Viral Sejumlah Indomaret Tutup pada 31 Mei dan 1 Juni, Ada Apa?

PASUNDANEKSPRES.ID - Kabar sejumlah minimarket Indomaret tutup selama dua hari pada 31 Mei dan 1 Juni ramai diperbincangkan netizen di media sosial.
Dalam pemberitahuan yang disampaikan, bahwa pada 31 Mei dan 1 Juni 2026 Indomaret tidak beroperasi dan akan buka kembali pada 2 Juni 2026.
"Kami sampaikan kepada seluruh konsumen setia, Indomaret tutup operasional 31 Mei & 1 Juni 2026. Buka kembali Selasa, 2 Juni 2026," tulis pengumuman yang beredar.
Kondisi ini membuat sejumlah warga kebingungan lantaran minimarket tersebut selalu buka setiap harinya, namun mendadak tutup selama dua hari.
Sejumlah netizen di media sosial ramai menanggapi hal tersebut yang juga mengalami hal yang sama di sejumlah daerah di Indonesia.

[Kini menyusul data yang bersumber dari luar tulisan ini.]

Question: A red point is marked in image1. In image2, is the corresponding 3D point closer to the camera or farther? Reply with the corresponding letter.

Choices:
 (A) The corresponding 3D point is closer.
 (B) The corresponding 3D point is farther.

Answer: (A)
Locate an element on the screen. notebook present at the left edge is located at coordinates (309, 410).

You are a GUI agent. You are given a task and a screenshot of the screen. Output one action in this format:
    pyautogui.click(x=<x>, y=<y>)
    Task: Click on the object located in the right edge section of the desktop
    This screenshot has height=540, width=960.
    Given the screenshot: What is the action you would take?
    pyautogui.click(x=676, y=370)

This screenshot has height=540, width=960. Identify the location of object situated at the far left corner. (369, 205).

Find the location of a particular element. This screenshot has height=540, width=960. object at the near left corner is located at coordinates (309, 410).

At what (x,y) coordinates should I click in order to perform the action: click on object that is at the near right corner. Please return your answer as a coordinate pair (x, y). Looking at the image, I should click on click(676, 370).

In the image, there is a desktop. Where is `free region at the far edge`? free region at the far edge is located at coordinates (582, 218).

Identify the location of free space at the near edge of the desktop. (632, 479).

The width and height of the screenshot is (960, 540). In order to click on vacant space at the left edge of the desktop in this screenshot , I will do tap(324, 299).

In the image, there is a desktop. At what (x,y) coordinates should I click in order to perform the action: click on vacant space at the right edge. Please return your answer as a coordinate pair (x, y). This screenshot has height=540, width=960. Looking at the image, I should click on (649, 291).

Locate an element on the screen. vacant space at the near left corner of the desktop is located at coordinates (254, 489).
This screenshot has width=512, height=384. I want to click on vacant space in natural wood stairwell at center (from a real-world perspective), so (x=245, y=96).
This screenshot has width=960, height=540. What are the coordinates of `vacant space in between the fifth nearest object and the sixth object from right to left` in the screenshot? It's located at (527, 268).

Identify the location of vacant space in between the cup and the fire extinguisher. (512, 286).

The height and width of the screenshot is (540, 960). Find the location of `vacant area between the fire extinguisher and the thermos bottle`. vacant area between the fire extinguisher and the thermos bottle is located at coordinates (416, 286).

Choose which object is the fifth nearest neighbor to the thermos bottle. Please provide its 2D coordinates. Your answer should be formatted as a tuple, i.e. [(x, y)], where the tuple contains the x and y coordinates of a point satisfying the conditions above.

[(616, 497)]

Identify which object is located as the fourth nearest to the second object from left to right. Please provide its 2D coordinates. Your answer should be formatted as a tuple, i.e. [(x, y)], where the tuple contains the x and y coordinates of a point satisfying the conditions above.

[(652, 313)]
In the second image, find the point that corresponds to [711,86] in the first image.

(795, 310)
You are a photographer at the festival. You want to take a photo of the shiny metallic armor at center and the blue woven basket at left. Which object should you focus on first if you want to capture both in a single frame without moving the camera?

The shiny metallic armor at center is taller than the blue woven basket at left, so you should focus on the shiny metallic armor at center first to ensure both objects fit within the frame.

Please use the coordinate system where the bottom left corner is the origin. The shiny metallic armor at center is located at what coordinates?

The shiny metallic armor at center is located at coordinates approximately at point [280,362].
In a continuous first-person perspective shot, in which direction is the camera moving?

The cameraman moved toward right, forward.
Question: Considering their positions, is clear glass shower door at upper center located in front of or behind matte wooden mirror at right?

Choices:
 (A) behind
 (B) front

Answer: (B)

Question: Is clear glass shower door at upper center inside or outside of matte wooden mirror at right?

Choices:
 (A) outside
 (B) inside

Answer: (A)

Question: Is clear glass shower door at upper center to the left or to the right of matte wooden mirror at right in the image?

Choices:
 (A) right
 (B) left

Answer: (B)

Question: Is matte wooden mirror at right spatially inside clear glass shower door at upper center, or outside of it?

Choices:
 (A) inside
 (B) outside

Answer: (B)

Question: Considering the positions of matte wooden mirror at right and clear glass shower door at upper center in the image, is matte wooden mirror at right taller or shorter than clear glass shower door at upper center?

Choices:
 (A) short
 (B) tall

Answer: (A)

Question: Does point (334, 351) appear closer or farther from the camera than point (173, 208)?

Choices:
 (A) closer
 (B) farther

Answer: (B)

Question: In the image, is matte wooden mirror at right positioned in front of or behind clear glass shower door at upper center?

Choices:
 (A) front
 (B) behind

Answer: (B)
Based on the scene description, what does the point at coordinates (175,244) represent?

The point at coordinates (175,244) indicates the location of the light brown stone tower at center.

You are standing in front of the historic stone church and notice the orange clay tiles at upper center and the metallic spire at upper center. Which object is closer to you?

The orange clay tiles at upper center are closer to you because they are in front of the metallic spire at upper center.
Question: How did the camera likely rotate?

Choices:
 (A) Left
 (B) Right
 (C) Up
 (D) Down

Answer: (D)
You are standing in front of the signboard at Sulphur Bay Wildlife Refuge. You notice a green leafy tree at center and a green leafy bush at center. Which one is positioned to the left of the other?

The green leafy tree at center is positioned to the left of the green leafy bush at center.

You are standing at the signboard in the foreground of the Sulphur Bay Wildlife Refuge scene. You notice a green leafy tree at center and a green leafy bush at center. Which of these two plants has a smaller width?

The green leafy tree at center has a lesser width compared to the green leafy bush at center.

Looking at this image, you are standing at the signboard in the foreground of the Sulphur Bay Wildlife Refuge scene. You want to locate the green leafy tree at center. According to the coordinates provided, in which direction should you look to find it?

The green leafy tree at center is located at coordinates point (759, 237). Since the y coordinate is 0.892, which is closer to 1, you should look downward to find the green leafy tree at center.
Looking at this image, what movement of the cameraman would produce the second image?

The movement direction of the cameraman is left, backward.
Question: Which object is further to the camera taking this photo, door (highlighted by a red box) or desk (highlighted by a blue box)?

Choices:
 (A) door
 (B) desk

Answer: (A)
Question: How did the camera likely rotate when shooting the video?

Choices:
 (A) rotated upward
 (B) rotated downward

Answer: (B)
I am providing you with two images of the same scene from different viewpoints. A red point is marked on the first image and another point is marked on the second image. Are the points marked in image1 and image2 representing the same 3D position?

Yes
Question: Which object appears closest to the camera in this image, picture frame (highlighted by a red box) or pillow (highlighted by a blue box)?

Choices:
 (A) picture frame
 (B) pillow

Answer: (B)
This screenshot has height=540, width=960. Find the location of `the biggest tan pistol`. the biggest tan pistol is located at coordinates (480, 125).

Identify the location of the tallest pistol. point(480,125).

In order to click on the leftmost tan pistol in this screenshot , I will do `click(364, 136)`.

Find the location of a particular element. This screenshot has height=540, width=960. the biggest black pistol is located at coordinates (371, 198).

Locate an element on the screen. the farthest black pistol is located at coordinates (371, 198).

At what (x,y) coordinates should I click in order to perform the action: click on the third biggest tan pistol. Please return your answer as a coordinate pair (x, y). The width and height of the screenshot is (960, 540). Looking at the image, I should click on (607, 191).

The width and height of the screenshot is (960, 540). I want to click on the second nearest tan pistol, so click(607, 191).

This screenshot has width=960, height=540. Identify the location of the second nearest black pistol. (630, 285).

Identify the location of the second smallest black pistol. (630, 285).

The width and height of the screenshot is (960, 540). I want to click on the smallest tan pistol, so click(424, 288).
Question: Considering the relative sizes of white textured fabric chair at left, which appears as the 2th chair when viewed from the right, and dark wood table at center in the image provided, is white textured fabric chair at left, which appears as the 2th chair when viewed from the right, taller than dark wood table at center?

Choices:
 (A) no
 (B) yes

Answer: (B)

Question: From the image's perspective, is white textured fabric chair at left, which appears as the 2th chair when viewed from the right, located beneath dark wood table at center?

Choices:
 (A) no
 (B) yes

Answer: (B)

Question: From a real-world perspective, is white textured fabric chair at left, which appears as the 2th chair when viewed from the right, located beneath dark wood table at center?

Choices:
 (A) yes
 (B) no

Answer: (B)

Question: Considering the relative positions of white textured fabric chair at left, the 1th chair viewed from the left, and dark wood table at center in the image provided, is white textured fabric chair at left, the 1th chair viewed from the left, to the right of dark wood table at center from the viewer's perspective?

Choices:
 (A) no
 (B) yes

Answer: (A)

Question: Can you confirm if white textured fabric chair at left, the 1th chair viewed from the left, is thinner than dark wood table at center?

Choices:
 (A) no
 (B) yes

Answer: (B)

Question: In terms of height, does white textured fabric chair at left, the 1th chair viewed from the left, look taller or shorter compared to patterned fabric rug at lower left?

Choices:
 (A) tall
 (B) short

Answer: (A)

Ini Alasan Penutupan Gerai Indomaret pada 31 Mei dan 1 Juni
Terkait hal tersebut, Ketua Umum Dewan Pimpinan Pusat Pekerja Nasional (DPP SPN) Iwan Kusnawan menjelaskan, penutupan gerai ini terjadi sebagai tindak lanjut kesepakatan antara pekerja dan pihak Indomaret.
Kedua pihak sepakat bahwa karyawan yang menolak masuk di tanggal libur nasional, maka tidak diwajibkan masuk.
"Jadi sebagai tindak lanjut dari kesepakatan tersebut, kedua pihak sepakat akan melakukan perundingan ulang dan sudah disepakati juga bahwa bagi karyawan yang menolak untuk masuk di tanggal libur nasional, tetap tidak diwajibkan masuk dan mereka libur seperti biasa," jelas Iwan pada Minggu (31/5), dikutip dari Detikcom.
Sementara itu, bagi karyawan yang masuk di hari libur nasional, maka harus diperhitungkan sebagai lembur sesuai peraturan yang berlaku.
Iwan menyebut, gerai ditutup karena tidak ada karyawan yang masuk kerja saat libur nasional.
"Jadi gerai ditutup karena tidak ada karyawan yang masuk kerja di saat libur nasional. Kalau jumlahnya saya belum mendapat laporan resmi tapi data yang disampaikan pihak manajemen Indomarco itulah datanya," ujarnya.
Sebelumnya, manajemen PT Indomarco Prismatama (Indomaret) bersama serikat pekerja SPN dan SPMI menyepakati lima poin kesepakatan terkait upah kerja hari libur nasional pada Selasa (26/6).
Berikut lima poin kesepakatan bersama:
1. Manajemen akan melakukan pendataan ulang terkait kesediaan pekerja untuk bekerja pada tanggal tanggal 31 Mei dan 1 Juni 2026 yang pendataannya akan dilakukan pada tanggal 28, 29 dan 30 Juni 2026, dengan melibatkan serikat pekerja/ serikat buruh yang bertempat di HRD masing-masing cabang.
2. Manajemen akan memberikan tindakan dan sanksi tegas terhadap oknum yang terbukti melakukan intimidasi kepada pekerja.
3. Manajemen akan segera menindaklanjuti permintaan perundingan Perjanjian Kerja Bersama (PKB) yang diawali dengan proses verifikasi keanggotaan serikat pekerja/ serikat buruh di PT Indomarco Prismatama.
4. Untuk pekerja yang melakukan aksi unjuk rasa pada tanggal 26 Mei 2026, Manajemen PT Indomarco Prismatama tidak akan melakukan tindakan apapun dan membayarkan upahnya.
5. Manajemen PT Indomarco Prismatama akan membayarkan upah lembur bagi pekerja yang bekerja pada tanggal 27 Mei 2026.